Action item: Return all lines from the entries below in which the word "float" is present.

[Before-and-after change data]
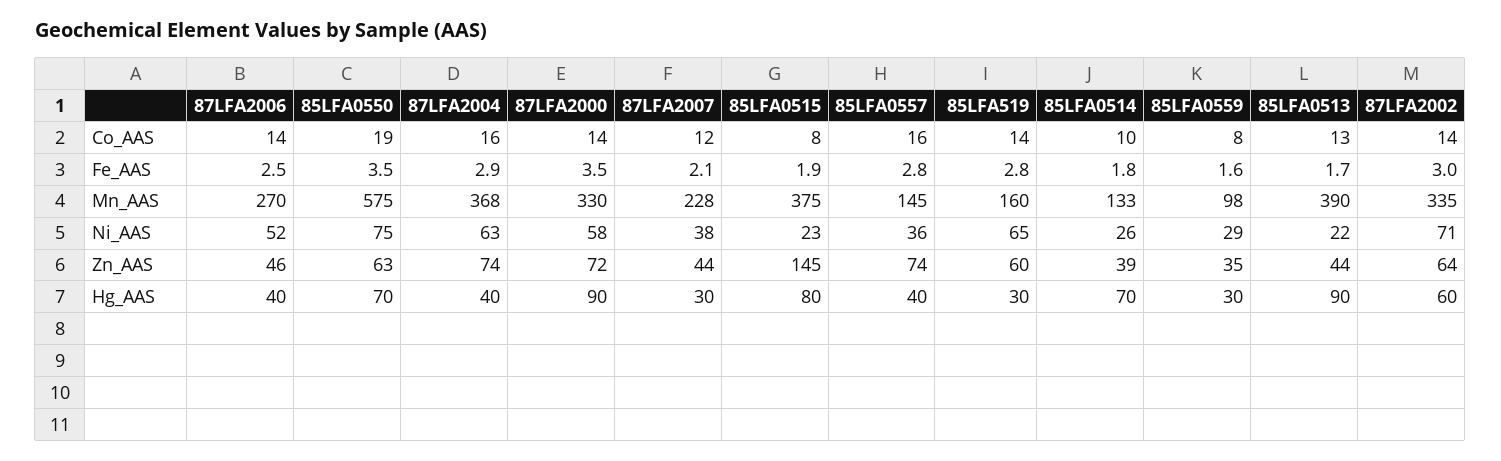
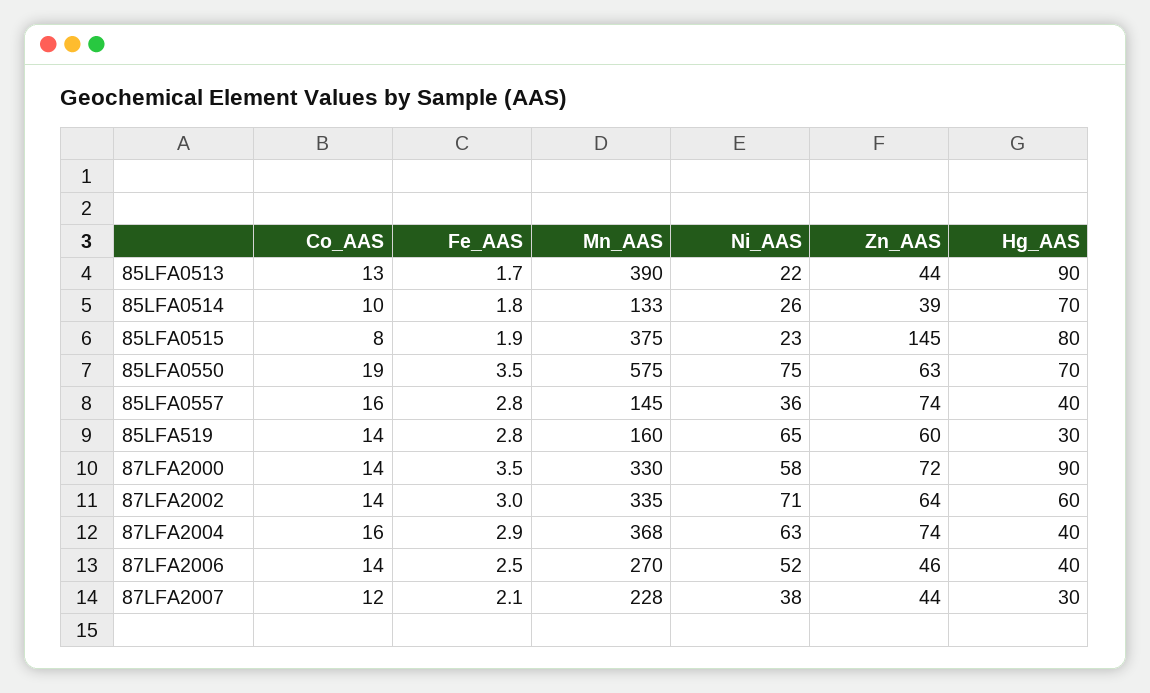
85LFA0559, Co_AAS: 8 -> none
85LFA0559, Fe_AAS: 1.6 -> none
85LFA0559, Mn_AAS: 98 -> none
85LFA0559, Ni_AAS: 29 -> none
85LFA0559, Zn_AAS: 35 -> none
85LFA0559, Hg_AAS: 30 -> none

...

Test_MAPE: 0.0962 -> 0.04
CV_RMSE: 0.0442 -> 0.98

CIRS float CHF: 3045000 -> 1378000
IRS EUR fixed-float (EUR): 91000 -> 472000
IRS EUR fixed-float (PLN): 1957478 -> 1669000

Response to the exercise:
CIRS float CHF: 3045000 -> 1378000
IRS EUR fixed-float (EUR): 91000 -> 472000
IRS EUR fixed-float (PLN): 1957478 -> 1669000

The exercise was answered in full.